2006/1/28-31 [Computer/Networking] UID:41585 Activity:low
1/28    Just switched to Comcast from SBC and generally happy with it.  But
        can someone please explain to me why they are constantly pumping
        ARP traffic through the network?  It seems harmless, but I'm curious
        as I didn't see it with DSL.  It's a little disconcerting to see
        constant traffic on your router, even if ARPs are harmless from
        a bandwidth perspective, and it makes the WAN send/receive light
        basically useless.  Is there a cable modem I can get that won't
        forward these stupid things?  From reading around the net, all I see
        are vague references to the fact that Comcast's network configuration
        is such that all of their customers on a particular link will see
        all customers ARP traffic.
        \_ Further searching turns up this from 8 Dec 2005:
           "I'm a relatively new comcast customer, and also a network
           engineer. I'm not sure how they have their routers configured,
           but I get upwards of 10-20 arp requests per second during the day,
           and from 6:00 to midnight I get so many that packets start getting
           dropped. I recieve the arps from at least 5 different source IPs
           that appear to be routers (they all have ips that end in .1, but on
           different /24 networks. This leads me to believe that they are
           using multiple virtual IPS on the same interface of a single
           router, or that they have something bridging data between parallel
           networks (which should not be happening). Regardless, I'm trying to
           get some resolution.

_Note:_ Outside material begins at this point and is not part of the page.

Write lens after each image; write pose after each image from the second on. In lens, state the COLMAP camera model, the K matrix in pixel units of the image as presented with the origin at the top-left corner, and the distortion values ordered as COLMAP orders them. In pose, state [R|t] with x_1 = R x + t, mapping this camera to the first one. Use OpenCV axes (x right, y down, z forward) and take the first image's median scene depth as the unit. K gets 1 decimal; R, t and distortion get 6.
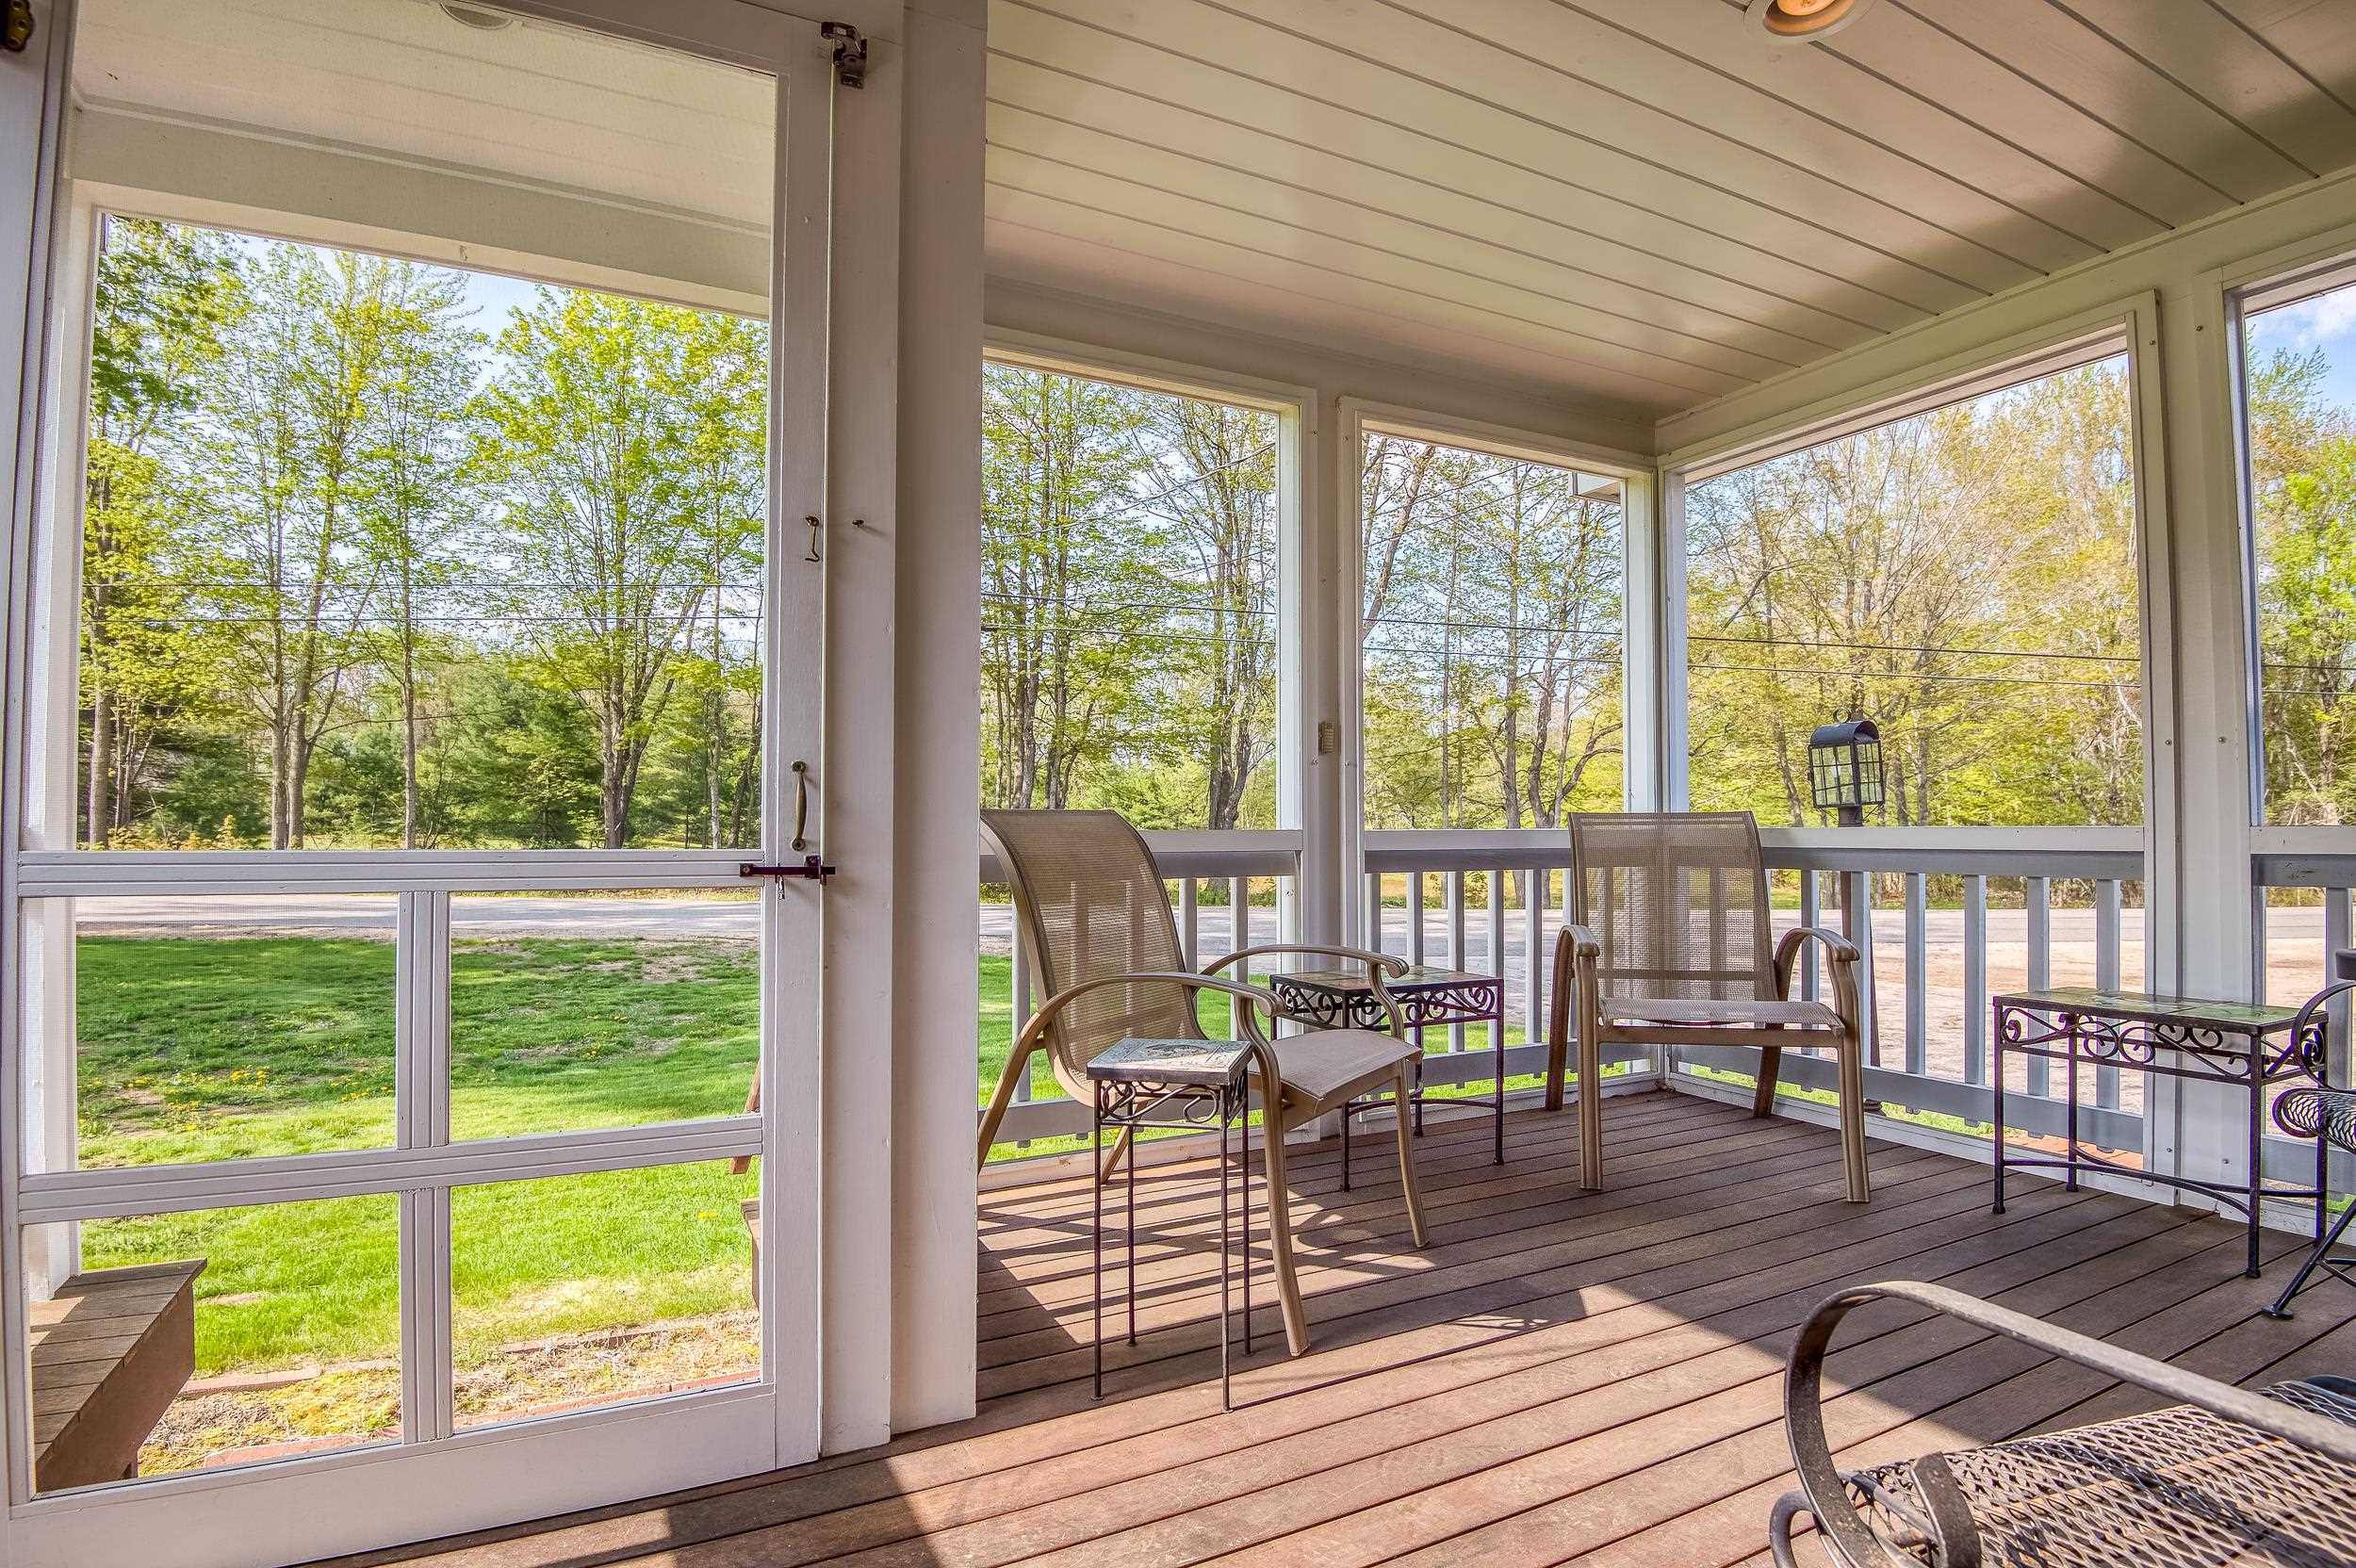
lens RADIAL K [[1176.9, 0, 1175.9], [0, 1176.9, 847.9], [0, 0, 1]] dist [-0.019486, -0.017012]
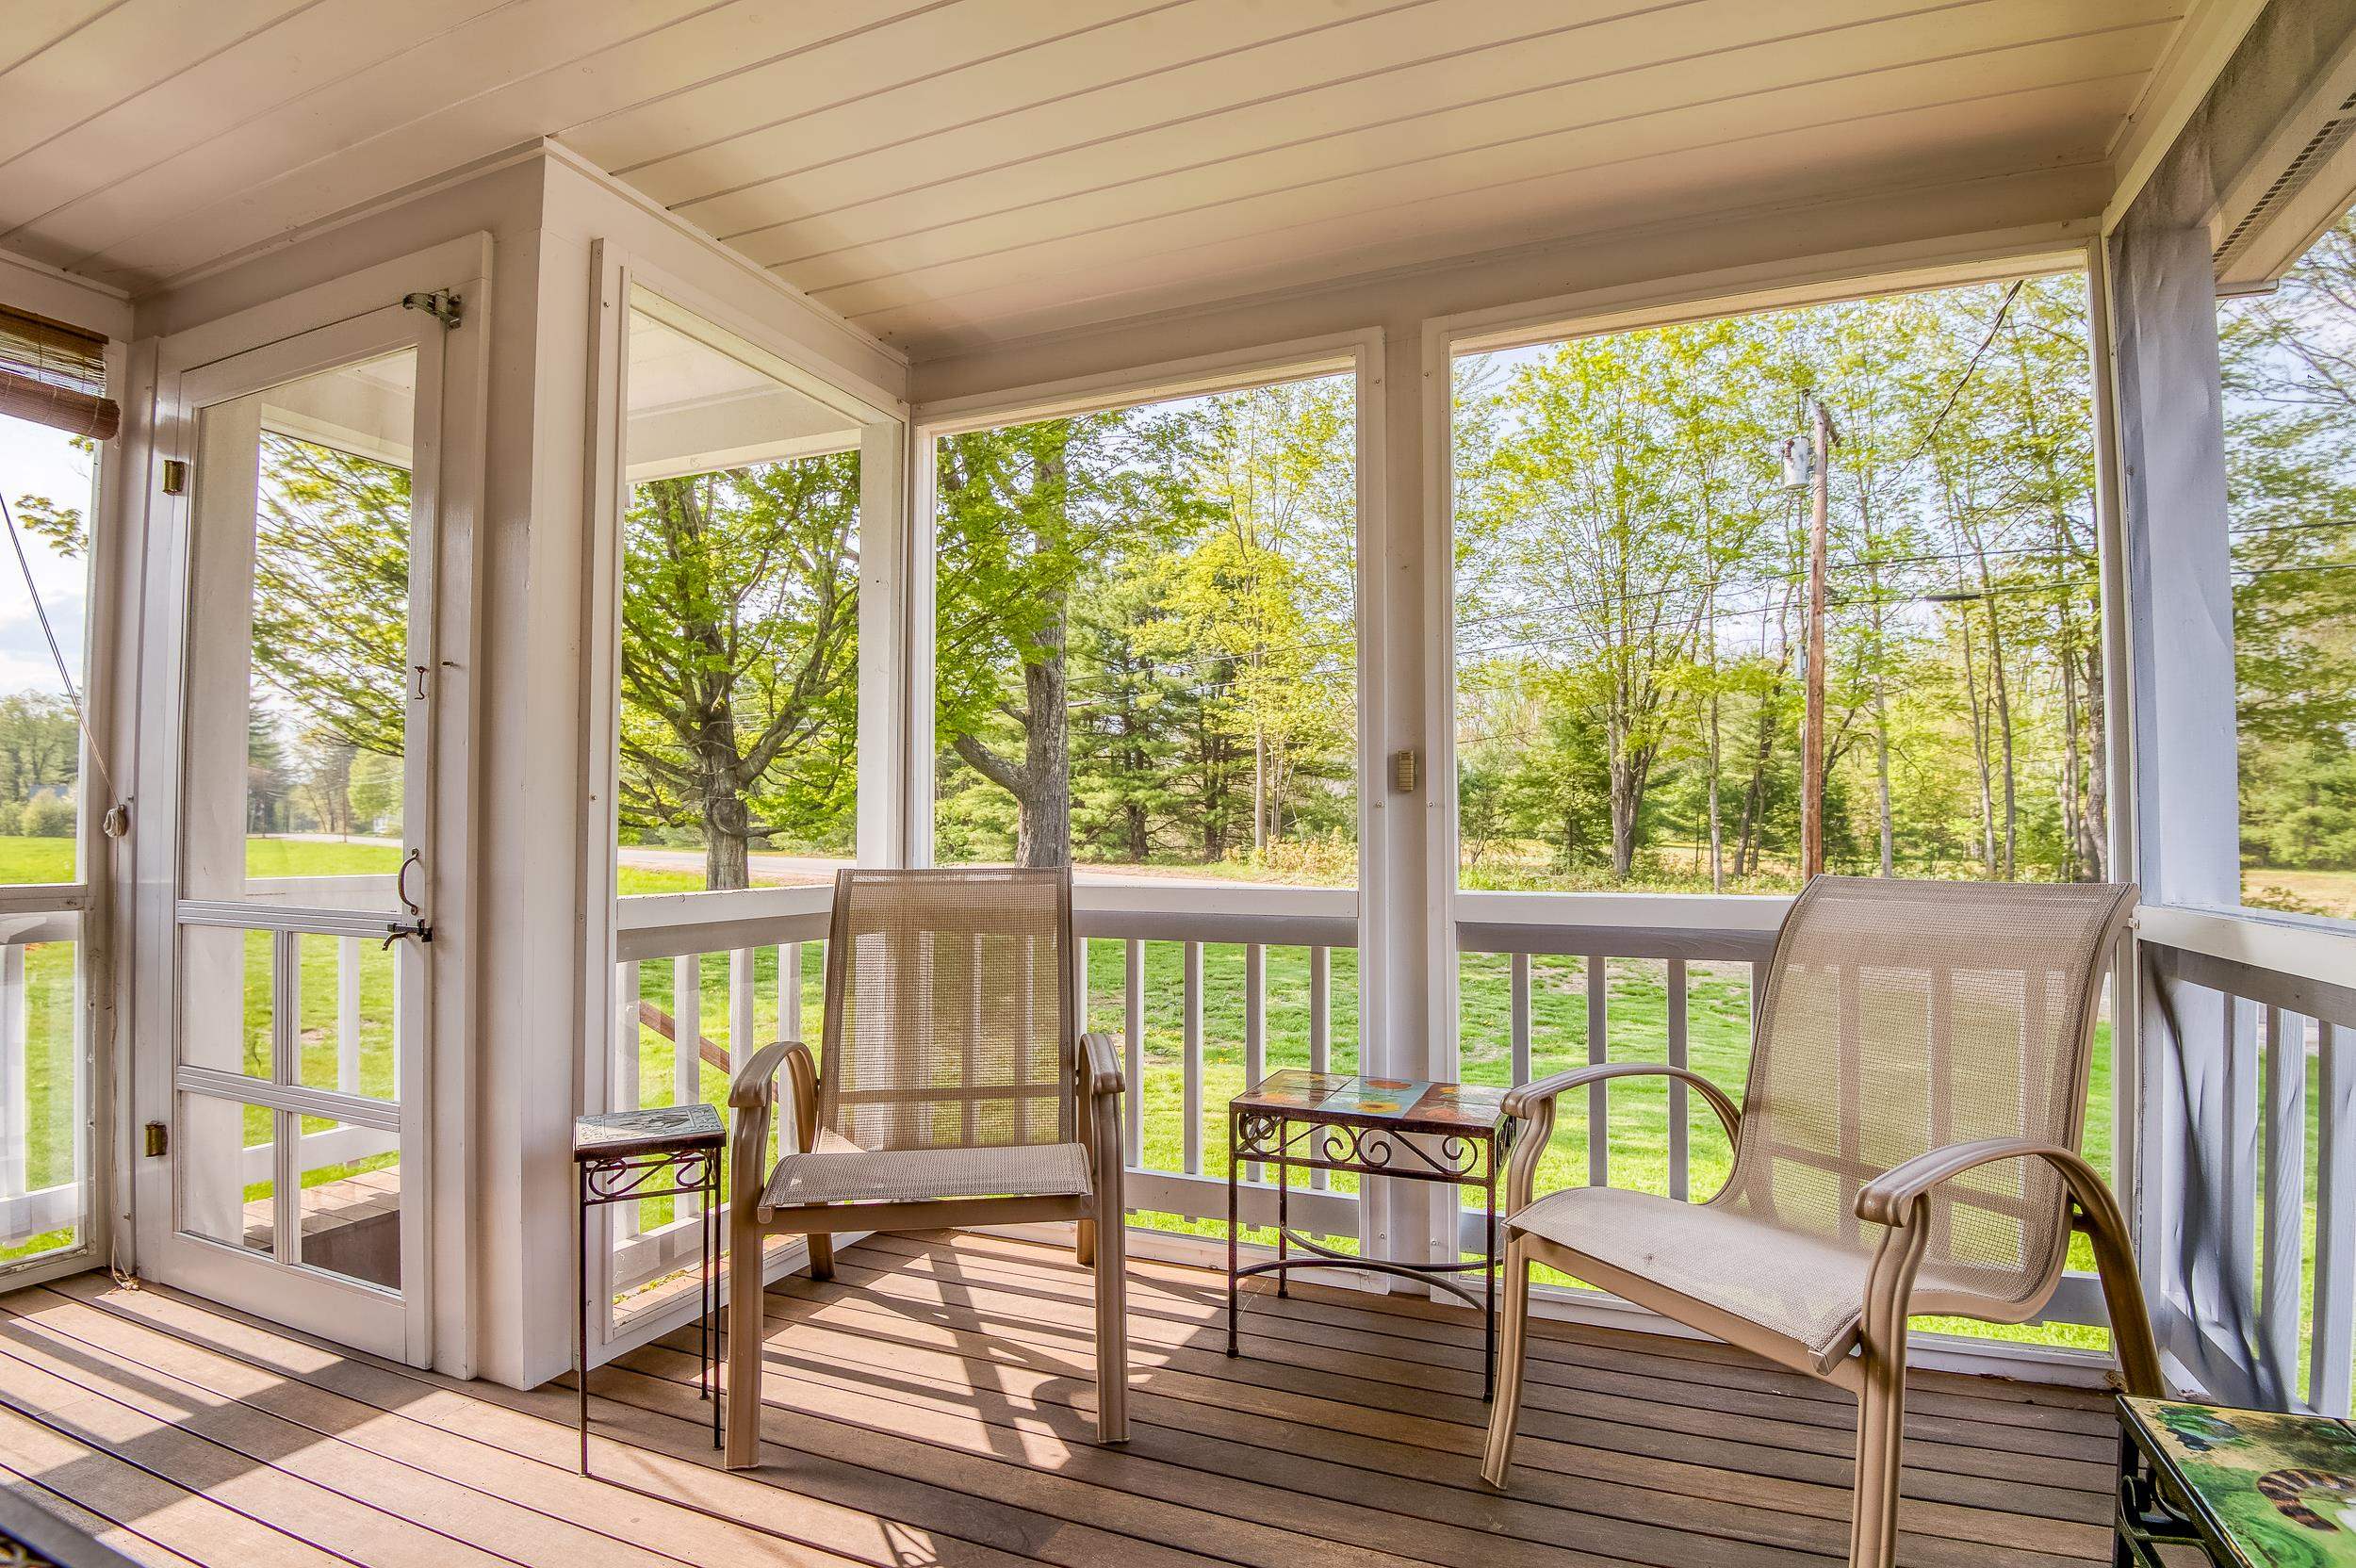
lens RADIAL K [[1176.9, 0, 1175.9], [0, 1176.9, 847.9], [0, 0, 1]] dist [-0.019486, -0.017012]
pose [[0.643665, 0.011028, -0.765228, 0.621981], [-0.014768, 0.999889, 0.001988, -0.044739], [0.765165, 0.010021, 0.643756, 0.397648]]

I can't imagine what would create a requirement
           for this level of arp traffic; it has to be a misconfiguration
           somewhere."
           \_ Good luck trying to explain this problem to their technical
              support staff! -another comcast user
        \_ would you recommend SBC DSL or Comcast cable?  Is DSL really
           that much cheaper?
           \_ My brother is getting 2 mbps down off his Dslextreme line for
              $20/month on a yearly subscription.  I'm getting 2 mbps (yes,
              I know Comcast advertises more, but that's my roughly measured)
              from Comcast for $50/month on month-to-month (Comcast doesn't do
              annual).  I'd switch to DSL in a heartbeat if it were available
              at my house.  The only thing nice about my Comcast feed is the
              pseudo-static IP (infinite dhcp lease, keyed off my mac address
              and their equipment, and neither changes all that often).

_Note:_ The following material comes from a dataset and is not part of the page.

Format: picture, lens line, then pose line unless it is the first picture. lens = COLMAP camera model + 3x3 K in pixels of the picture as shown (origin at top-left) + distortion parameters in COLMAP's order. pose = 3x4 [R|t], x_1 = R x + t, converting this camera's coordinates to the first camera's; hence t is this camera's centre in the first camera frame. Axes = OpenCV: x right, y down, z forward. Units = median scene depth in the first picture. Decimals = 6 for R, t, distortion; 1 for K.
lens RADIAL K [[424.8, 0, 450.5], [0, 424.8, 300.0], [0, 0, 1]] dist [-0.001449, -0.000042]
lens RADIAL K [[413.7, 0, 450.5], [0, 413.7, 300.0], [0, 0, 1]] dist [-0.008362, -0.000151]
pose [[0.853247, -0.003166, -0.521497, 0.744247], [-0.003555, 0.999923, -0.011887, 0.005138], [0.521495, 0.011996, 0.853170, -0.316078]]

              \_ For what it's worth, I'm getting 6 mbps downstream from
                 Comcast pretty consistently.  Oddly, using a Belkin router/
                 firewall in between the cable modem and my network cuts
                 it to about 5 mbps.  The Belkin's WAN activity light was how
                 I originally found all the frickin' ARP traffic.  Is it
                 possible the overheard of blocking the ARPs is slowing the
                 (admittedly very cheap) Belkin down?  --ARP traffic guy
                 \_ My segment get continuous arps but not *that* kind of
                    traffic.  I get 1 or 2 per second at most.  Sometimes it
                    fades off a bit to 1 every 3-5 seconds.  How many are
                    you getting?
                    \_ It fluctuates, but I'm seeing roughly 5 to 10 a second.
                       From what I've read, Comcast does configure it's
                       customers into very large LANs, and that you'll
                       tend to see more of the ARPs when some of the people
                       on your LAN are infected with something like Code Red.
           \_ I'm over 20,000 feet from the nearest DSL POP so cable is my
              only choice.  The pseudo-static IP changes about once every
              15 months which isn't too horrible and the service itself has
              been quite reliable overall.  It is pricey but when dialup is
              your only other choice....
              \_ Ha!  I'm only 13k feet from the nearest CO.  Of course,
                 according to SBC, I have steel pairs running to my house
                 instead of copper, and DSL will never happen till they
                 rip up the sidewalk to swap to copper.